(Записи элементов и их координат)

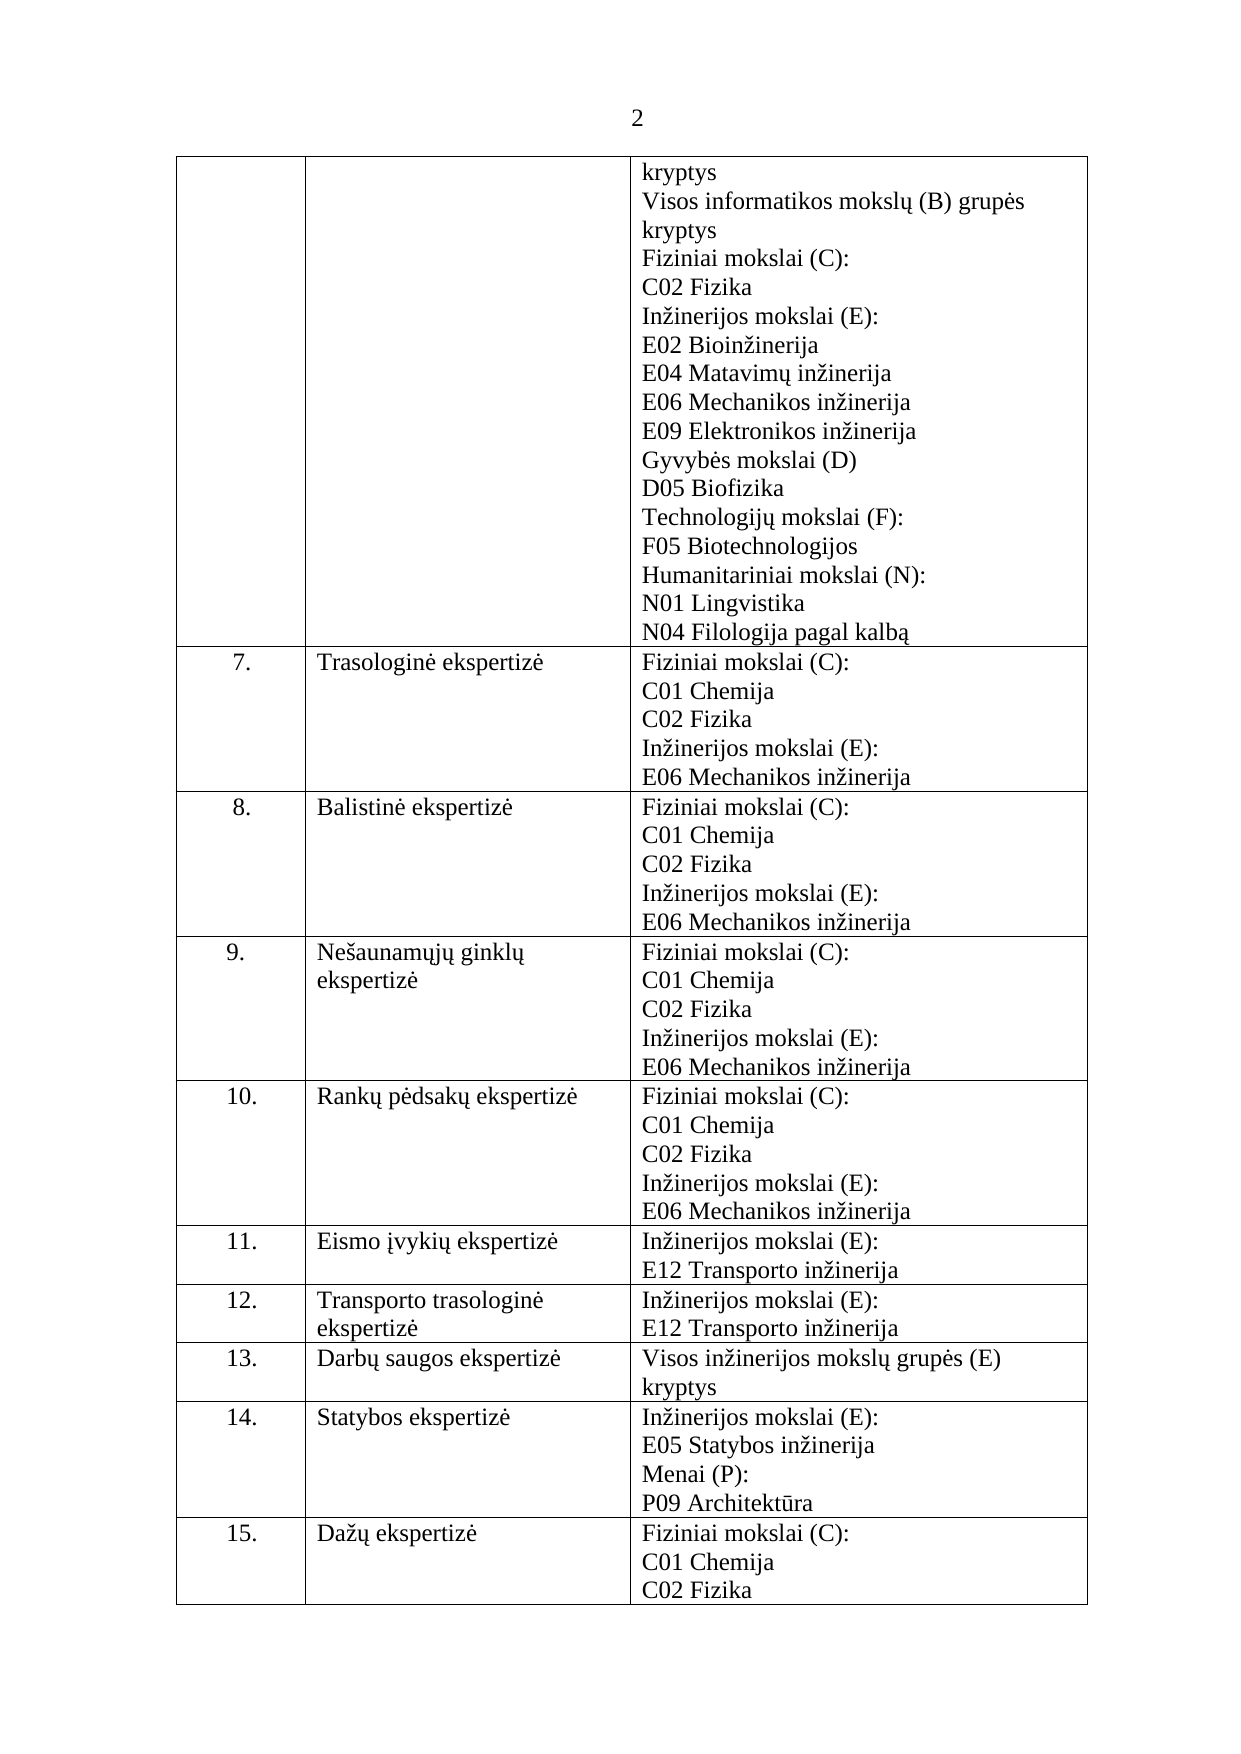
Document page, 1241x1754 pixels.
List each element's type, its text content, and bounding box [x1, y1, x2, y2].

table_cell [306, 157, 630, 646]
table_cell Visos inžinerijos mokslų grupės (E) kryptys [631, 1343, 1087, 1401]
table_cell Fiziniai mokslai (C): C01 Chemija C02 Fizika Inžinerijos mokslai (E): E06 Mechanikos inžinerija [631, 937, 1087, 1080]
table_cell Inžinerijos mokslai (E): E05 Statybos inžinerija Menai (P): P09 Architektūra [631, 1402, 1087, 1517]
table_cell Statybos ekspertizė [306, 1402, 630, 1517]
table_cell Trasologinė ekspertizė [306, 647, 630, 791]
table_cell Dažų ekspertizė [306, 1518, 630, 1604]
table_cell Fiziniai mokslai (C): C01 Chemija C02 Fizika [631, 1518, 1087, 1604]
table_cell 14. [177, 1402, 305, 1517]
table_cell 8. [177, 792, 305, 936]
table_cell 9. [177, 937, 305, 1080]
table_cell Inžinerijos mokslai (E): E12 Transporto inžinerija [631, 1226, 1087, 1284]
table_cell 10. [177, 1081, 305, 1225]
table_cell Eismo įvykių ekspertizė [306, 1226, 630, 1284]
table_cell Inžinerijos mokslai (E): E12 Transporto inžinerija [631, 1285, 1087, 1342]
table_cell Transporto trasologinė ekspertizė [306, 1285, 630, 1342]
table_cell 15. [177, 1518, 305, 1604]
table_cell 12. [177, 1285, 305, 1342]
table_cell 7. [177, 647, 305, 791]
table_cell Nešaunamųjų ginklų ekspertizė [306, 937, 630, 1080]
table_cell Rankų pėdsakų ekspertizė [306, 1081, 630, 1225]
table_cell 13. [177, 1343, 305, 1401]
table_cell [177, 157, 305, 646]
table_cell Fiziniai mokslai (C): C01 Chemija C02 Fizika Inžinerijos mokslai (E): E06 Mechanikos inžinerija [631, 647, 1087, 791]
table_cell Darbų saugos ekspertizė [306, 1343, 630, 1401]
table_cell kryptys Visos informatikos mokslų (B) grupės kryptys Fiziniai mokslai (C): C02 Fizika Inžinerijos mokslai (E): E02 Bioinžinerija E04 Matavimų inžinerija E06 Mechanikos inžinerija E09 Elektronikos inžinerija Gyvybės mokslai (D) D05 Biofizika Technologijų mokslai (F): F05 Biotechnologijos Humanitariniai mokslai (N): N01 Lingvistika N04 Filologija pagal kalbą [631, 157, 1087, 646]
table_cell Fiziniai mokslai (C): C01 Chemija C02 Fizika Inžinerijos mokslai (E): E06 Mechanikos inžinerija [631, 1081, 1087, 1225]
table_cell Balistinė ekspertizė [306, 792, 630, 936]
table_cell 11. [177, 1226, 305, 1284]
table_cell Fiziniai mokslai (C): C01 Chemija C02 Fizika Inžinerijos mokslai (E): E06 Mechanikos inžinerija [631, 792, 1087, 936]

● Описание задания
Приведите ещё раз все записи выше строка в строку, без единого изменения, но не включайте в ответ изображения.

● Полный ответ
Document page, 1241x1754 pixels.
List each element's type, its text content, and bounding box [x1, y1, x2, y2].

table_cell [306, 157, 630, 646]
table_cell Visos inžinerijos mokslų grupės (E) kryptys [631, 1343, 1087, 1401]
table_cell Fiziniai mokslai (C): C01 Chemija C02 Fizika Inžinerijos mokslai (E): E06 Mechanikos inžinerija [631, 937, 1087, 1080]
table_cell Inžinerijos mokslai (E): E05 Statybos inžinerija Menai (P): P09 Architektūra [631, 1402, 1087, 1517]
table_cell Statybos ekspertizė [306, 1402, 630, 1517]
table_cell Trasologinė ekspertizė [306, 647, 630, 791]
table_cell Dažų ekspertizė [306, 1518, 630, 1604]
table_cell Fiziniai mokslai (C): C01 Chemija C02 Fizika [631, 1518, 1087, 1604]
table_cell 14. [177, 1402, 305, 1517]
table_cell 8. [177, 792, 305, 936]
table_cell 9. [177, 937, 305, 1080]
table_cell Inžinerijos mokslai (E): E12 Transporto inžinerija [631, 1226, 1087, 1284]
table_cell 10. [177, 1081, 305, 1225]
table_cell Eismo įvykių ekspertizė [306, 1226, 630, 1284]
table_cell Inžinerijos mokslai (E): E12 Transporto inžinerija [631, 1285, 1087, 1342]
table_cell Transporto trasologinė ekspertizė [306, 1285, 630, 1342]
table_cell 15. [177, 1518, 305, 1604]
table_cell 12. [177, 1285, 305, 1342]
table_cell 7. [177, 647, 305, 791]
table_cell Nešaunamųjų ginklų ekspertizė [306, 937, 630, 1080]
table_cell Rankų pėdsakų ekspertizė [306, 1081, 630, 1225]
table_cell 13. [177, 1343, 305, 1401]
table_cell [177, 157, 305, 646]
table_cell Fiziniai mokslai (C): C01 Chemija C02 Fizika Inžinerijos mokslai (E): E06 Mechanikos inžinerija [631, 647, 1087, 791]
table_cell Darbų saugos ekspertizė [306, 1343, 630, 1401]
table_cell kryptys Visos informatikos mokslų (B) grupės kryptys Fiziniai mokslai (C): C02 Fizika Inžinerijos mokslai (E): E02 Bioinžinerija E04 Matavimų inžinerija E06 Mechanikos inžinerija E09 Elektronikos inžinerija Gyvybės mokslai (D) D05 Biofizika Technologijų mokslai (F): F05 Biotechnologijos Humanitariniai mokslai (N): N01 Lingvistika N04 Filologija pagal kalbą [631, 157, 1087, 646]
table_cell Fiziniai mokslai (C): C01 Chemija C02 Fizika Inžinerijos mokslai (E): E06 Mechanikos inžinerija [631, 1081, 1087, 1225]
table_cell Balistinė ekspertizė [306, 792, 630, 936]
table_cell 11. [177, 1226, 305, 1284]
table_cell Fiziniai mokslai (C): C01 Chemija C02 Fizika Inžinerijos mokslai (E): E06 Mechanikos inžinerija [631, 792, 1087, 936]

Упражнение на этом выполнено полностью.